JAKARTA - Mahkamah Konstitusi (MK) telah mengabulkan sebagian permohonan uji materi terhadap Undang-Undang Nomor 20 Tahun 2003 tentang Sistem Pendidikan Nasional. Dalam putusan yang dibacakan oleh Ketua Mahkamah Konstitusi, Suhartoyo, pada Selasa, 27 Mei 2025, MK mewajibkan pemerintah pusat dan daerah untuk menjamin pendidikan dasar tanpa pungutan biaya, tidak hanya di sekolah negeri tetapi juga di sekolah swasta.

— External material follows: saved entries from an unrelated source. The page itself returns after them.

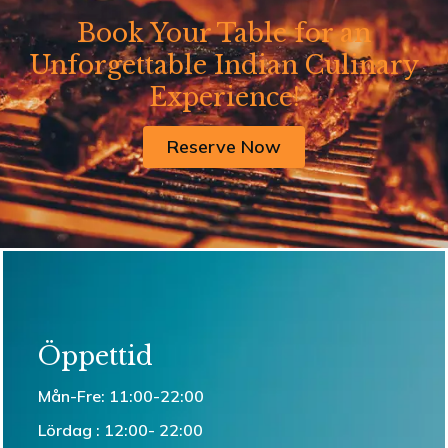
Book Your Table for an
Unforgettable Indian Culinary
Experience!
Reserve Now
Öppettid
Mån-Fre: 11:00-22:00
Lördag : 12:00- 22:00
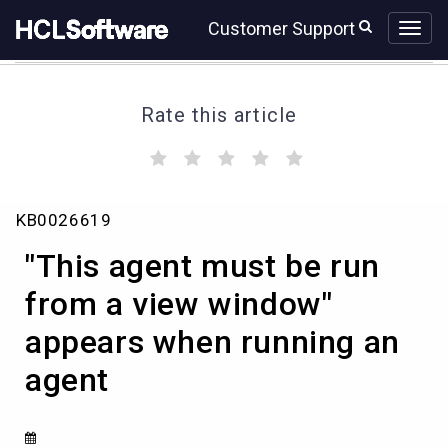
Skip
Skip
Customer Support
to
to
page
chat
content
Rate this article
(
(
(
(
(
)
)
)
)
)
"This
KB0026619
agent
must
"This agent must be run
be
run
from a view window"
from
appears when running an
a
view
agent
window"
appears
when
running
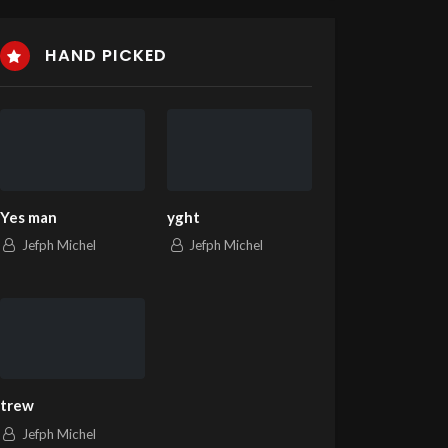
HAND PICKED
Yes man
yght
Jefph Michel
Jefph Michel
trew
Jefph Michel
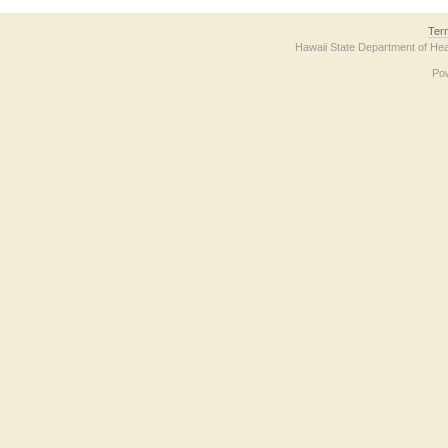
Ter
Hawaii State Department of Hea
Po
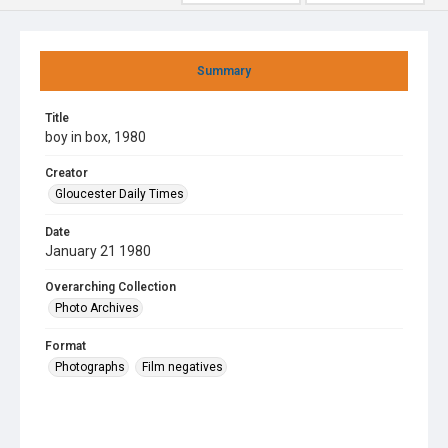
Summary
Title
boy in box, 1980
Creator
Gloucester Daily Times
Date
January 21 1980
Overarching Collection
Photo Archives
Format
Photographs
Film negatives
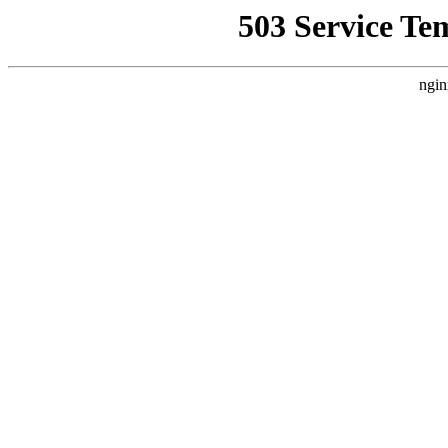
503 Service Te
ngin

Putusan ini berdasarkan Amar Putusan Mahkamah Konstitusi Nomor 3/PUU-XXII/2024. MK menyatakan bahwa Pasal 34 ayat (2) UU Sisdiknas bertentangan dengan UUD 1945. Pasal tersebut hanya menjamin pendidikan gratis di sekolah negeri saja. Menurut MK, negara memiliki kewajiban untuk membiayai pendidikan dasar tanpa membedakan apakah dikelola oleh pemerintah (negeri) atau masyarakat (swasta).
Dengan adanya putusan ini, pemerintah diwajibkan untuk menjamin bahwa pendidikan selama sembilan tahun di tingkat dasar, yaitu di SD dan SMP, baik yang dikelola oleh pemerintah maupun swasta, harus diberikan secara gratis kepada seluruh peserta didik.
Hal ini diharapkan dapat meningkatkan akses pendidikan bagi semua anak di Indonesia, tanpa terkecuali. Dengan pendidikan yang gratis, diharapkan setiap anak dapat memperoleh haknya untuk mendapatkan pendidikan yang layak tanpa adanya beban biaya.